This quantity comprises 27 contributions to the Forth Russian-German complex examine Workshop on Computational technology and excessive functionality Computing provided in October 2009 in Freiburg, Germany. The workshop was once prepared together via the excessive functionality Computing heart Stuttgart (HLRS), the Institute of Computational applied sciences of the Siberian department of the Russian Academy of Sciences (ICT SB RAS) and the element of utilized arithmetic of the college of Freiburg (IAM Freiburg) The contributions variety from laptop technology, arithmetic and excessive functionality computing to purposes in mechanical and aerospace engineering. They exhibit a wealth of theoretical paintings and simulation adventure with a possible of bringing jointly theoretical mathematical modelling and utilization of excessive functionality computing structures offering the state-of-the-art of computational technologies.

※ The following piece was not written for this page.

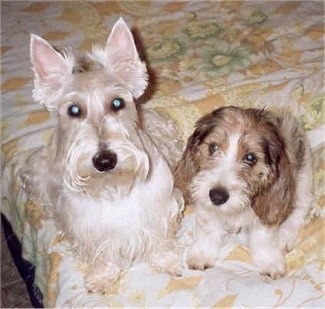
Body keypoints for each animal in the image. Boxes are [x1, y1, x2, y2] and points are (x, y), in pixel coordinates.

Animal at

A register-file with 128 registers of 128 bit width holds the vector operands. Two instructions are issued per clock cycle and executed in order. Four single precision floating point multiply-add instructions may be handled per cycle. 2 GHz processor is around 200 GFLOP/s. The single precision units deliver results rounded to zero restricting their usability. The SPEs IEEE double precision performance of aggregated 26 GFLOP/s ˘ Zs ´ PCs peak performance. The is by far less but still four times more than todayâA main memory bandwidth peak performance relation of 1 B/FLOP is a reasonable value for double precision results.

Phys. Eng. Sci. 455, 3107–3128 (1999) 6. : Flooding and drying in discontinuous Galerkin finite-element discretizations of shallow-water equations. Part 1: One dimension. J. Sci. Comput. 22-23, 47–82 (2005) 7. : Finite-volume model for shallow-water flooding of arbitrary topography. J. Hydraul. Eng. 128, 289–298 (2002) 8. : A wetting and drying treatment for the Runge-Kutta discontinuous Galerkin solution to the shallow water equations. Comput. Methods Appl. Mech. Engrg. 198, 1548–1562 (2009) 9.

The PowerPC processor allows for two hardware threads and operates in order. In order suppresses the ability of reordering instructions at run time for better filling the pipelines but simplifies the architecture and allows for higher frequencies. The burden for the compiler is higher as is seen for the IA64 processors. M. Resch and U. Küster The Altivec/VMX vector part of the PowerPC allows for relatively high single precision floating point performance. Instruction and data L1-caches have 32 KB.